◆ Your objective ◆
The entries below contain a line with "On peut noter" and a line with "This article reviews". Quote exactly those two lines and all lines between them.

^^^^^^^^

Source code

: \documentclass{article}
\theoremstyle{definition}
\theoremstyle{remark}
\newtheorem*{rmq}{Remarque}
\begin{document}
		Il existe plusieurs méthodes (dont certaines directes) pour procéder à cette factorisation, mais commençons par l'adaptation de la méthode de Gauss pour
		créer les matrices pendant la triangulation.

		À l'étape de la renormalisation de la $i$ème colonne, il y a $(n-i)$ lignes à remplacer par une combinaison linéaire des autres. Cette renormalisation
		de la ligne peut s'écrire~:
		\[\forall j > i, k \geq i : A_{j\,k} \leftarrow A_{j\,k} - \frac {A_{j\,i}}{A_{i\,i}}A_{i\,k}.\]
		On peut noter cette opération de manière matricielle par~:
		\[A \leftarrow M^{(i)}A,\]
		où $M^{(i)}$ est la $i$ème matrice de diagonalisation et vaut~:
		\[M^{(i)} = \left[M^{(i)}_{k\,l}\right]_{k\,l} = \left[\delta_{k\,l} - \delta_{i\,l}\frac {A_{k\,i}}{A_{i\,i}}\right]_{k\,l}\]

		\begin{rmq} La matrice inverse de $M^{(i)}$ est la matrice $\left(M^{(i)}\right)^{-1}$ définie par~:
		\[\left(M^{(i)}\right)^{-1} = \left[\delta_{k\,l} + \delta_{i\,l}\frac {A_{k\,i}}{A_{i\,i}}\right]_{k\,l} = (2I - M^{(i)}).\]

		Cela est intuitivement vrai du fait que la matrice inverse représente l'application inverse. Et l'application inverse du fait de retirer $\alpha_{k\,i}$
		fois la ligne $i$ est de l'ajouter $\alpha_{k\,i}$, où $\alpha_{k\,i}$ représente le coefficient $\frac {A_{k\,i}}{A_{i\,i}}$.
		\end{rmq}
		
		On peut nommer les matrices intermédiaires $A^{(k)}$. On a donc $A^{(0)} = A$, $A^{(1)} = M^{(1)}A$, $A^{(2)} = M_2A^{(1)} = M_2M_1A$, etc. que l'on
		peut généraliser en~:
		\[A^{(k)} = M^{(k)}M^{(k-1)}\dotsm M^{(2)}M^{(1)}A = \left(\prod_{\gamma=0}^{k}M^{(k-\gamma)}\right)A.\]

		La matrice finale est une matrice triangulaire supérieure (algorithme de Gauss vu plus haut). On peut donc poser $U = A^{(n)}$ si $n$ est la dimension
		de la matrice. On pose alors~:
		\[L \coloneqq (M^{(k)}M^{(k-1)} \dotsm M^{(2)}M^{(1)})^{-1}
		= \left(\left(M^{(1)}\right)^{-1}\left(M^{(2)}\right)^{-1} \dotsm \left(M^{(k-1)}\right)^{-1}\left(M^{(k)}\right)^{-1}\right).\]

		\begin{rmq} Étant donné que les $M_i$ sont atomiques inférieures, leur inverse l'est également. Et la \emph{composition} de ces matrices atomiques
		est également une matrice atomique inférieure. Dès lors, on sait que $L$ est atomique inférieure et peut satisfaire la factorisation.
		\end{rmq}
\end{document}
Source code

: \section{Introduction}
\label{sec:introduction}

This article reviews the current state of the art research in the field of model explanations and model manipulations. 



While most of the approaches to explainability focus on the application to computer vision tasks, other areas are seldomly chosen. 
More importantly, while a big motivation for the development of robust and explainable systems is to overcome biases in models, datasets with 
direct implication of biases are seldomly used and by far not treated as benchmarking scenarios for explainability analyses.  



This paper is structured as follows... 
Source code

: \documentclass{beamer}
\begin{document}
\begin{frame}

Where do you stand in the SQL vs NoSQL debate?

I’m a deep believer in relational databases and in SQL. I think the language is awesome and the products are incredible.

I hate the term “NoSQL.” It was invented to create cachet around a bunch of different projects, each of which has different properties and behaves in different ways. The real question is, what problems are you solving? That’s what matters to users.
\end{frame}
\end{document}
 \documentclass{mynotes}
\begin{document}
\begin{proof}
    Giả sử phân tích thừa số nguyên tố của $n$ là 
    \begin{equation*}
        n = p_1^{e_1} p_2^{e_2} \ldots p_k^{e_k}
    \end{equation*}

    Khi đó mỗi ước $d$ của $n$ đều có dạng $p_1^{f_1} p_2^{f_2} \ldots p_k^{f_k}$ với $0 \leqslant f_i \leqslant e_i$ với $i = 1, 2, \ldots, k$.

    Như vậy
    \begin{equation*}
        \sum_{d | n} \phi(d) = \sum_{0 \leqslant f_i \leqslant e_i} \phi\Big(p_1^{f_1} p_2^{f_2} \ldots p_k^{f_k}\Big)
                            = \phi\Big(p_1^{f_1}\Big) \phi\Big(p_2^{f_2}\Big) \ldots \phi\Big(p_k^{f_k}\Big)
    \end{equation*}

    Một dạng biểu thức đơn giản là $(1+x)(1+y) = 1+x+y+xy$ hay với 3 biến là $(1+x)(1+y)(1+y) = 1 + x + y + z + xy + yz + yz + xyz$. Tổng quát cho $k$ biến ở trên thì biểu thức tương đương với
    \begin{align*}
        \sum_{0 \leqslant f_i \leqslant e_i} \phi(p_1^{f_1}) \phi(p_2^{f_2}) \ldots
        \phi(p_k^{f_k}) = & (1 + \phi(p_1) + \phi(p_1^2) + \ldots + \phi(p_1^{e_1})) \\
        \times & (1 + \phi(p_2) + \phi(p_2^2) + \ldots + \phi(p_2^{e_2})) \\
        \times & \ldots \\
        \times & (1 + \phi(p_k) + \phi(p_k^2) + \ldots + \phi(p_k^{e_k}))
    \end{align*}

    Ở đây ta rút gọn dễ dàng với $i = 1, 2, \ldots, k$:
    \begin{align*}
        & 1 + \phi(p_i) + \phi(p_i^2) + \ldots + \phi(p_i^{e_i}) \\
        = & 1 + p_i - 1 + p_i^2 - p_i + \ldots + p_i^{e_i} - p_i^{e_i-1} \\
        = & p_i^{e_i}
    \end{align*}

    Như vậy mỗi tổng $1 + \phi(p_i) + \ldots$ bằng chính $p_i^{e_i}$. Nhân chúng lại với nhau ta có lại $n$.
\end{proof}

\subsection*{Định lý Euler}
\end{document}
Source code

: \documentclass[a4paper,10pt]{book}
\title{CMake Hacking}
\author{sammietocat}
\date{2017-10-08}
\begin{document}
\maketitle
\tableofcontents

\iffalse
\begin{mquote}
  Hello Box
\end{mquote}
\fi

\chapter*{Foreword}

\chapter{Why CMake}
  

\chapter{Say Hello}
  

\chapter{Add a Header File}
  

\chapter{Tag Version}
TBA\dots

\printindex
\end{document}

^^^^^^^^

◆ Exercise solution ◆
		On peut noter cette opération de manière matricielle par~:
		\[A \leftarrow M^{(i)}A,\]
		où $M^{(i)}$ est la $i$ème matrice de diagonalisation et vaut~:
		\[M^{(i)} = \left[M^{(i)}_{k\,l}\right]_{k\,l} = \left[\delta_{k\,l} - \delta_{i\,l}\frac {A_{k\,i}}{A_{i\,i}}\right]_{k\,l}\]

		\begin{rmq} La matrice inverse de $M^{(i)}$ est la matrice $\left(M^{(i)}\right)^{-1}$ définie par~:
		\[\left(M^{(i)}\right)^{-1} = \left[\delta_{k\,l} + \delta_{i\,l}\frac {A_{k\,i}}{A_{i\,i}}\right]_{k\,l} = (2I - M^{(i)}).\]

		Cela est intuitivement vrai du fait que la matrice inverse représente l'application inverse. Et l'application inverse du fait de retirer $\alpha_{k\,i}$
		fois la ligne $i$ est de l'ajouter $\alpha_{k\,i}$, où $\alpha_{k\,i}$ représente le coefficient $\frac {A_{k\,i}}{A_{i\,i}}$.
		\end{rmq}
		
		On peut nommer les matrices intermédiaires $A^{(k)}$. On a donc $A^{(0)} = A$, $A^{(1)} = M^{(1)}A$, $A^{(2)} = M_2A^{(1)} = M_2M_1A$, etc. que l'on
		peut généraliser en~:
		\[A^{(k)} = M^{(k)}M^{(k-1)}\dotsm M^{(2)}M^{(1)}A = \left(\prod_{\gamma=0}^{k}M^{(k-\gamma)}\right)A.\]

		La matrice finale est une matrice triangulaire supérieure (algorithme de Gauss vu plus haut). On peut donc poser $U = A^{(n)}$ si $n$ est la dimension
		de la matrice. On pose alors~:
		\[L \coloneqq (M^{(k)}M^{(k-1)} \dotsm M^{(2)}M^{(1)})^{-1}
		= \left(\left(M^{(1)}\right)^{-1}\left(M^{(2)}\right)^{-1} \dotsm \left(M^{(k-1)}\right)^{-1}\left(M^{(k)}\right)^{-1}\right).\]

		\begin{rmq} Étant donné que les $M_i$ sont atomiques inférieures, leur inverse l'est également. Et la \emph{composition} de ces matrices atomiques
		est également une matrice atomique inférieure. Dès lors, on sait que $L$ est atomique inférieure et peut satisfaire la factorisation.
		\end{rmq}
\end{document}
Source code

: \section{Introduction}
\label{sec:introduction}

This article reviews the current state of the art research in the field of model explanations and model manipulations. 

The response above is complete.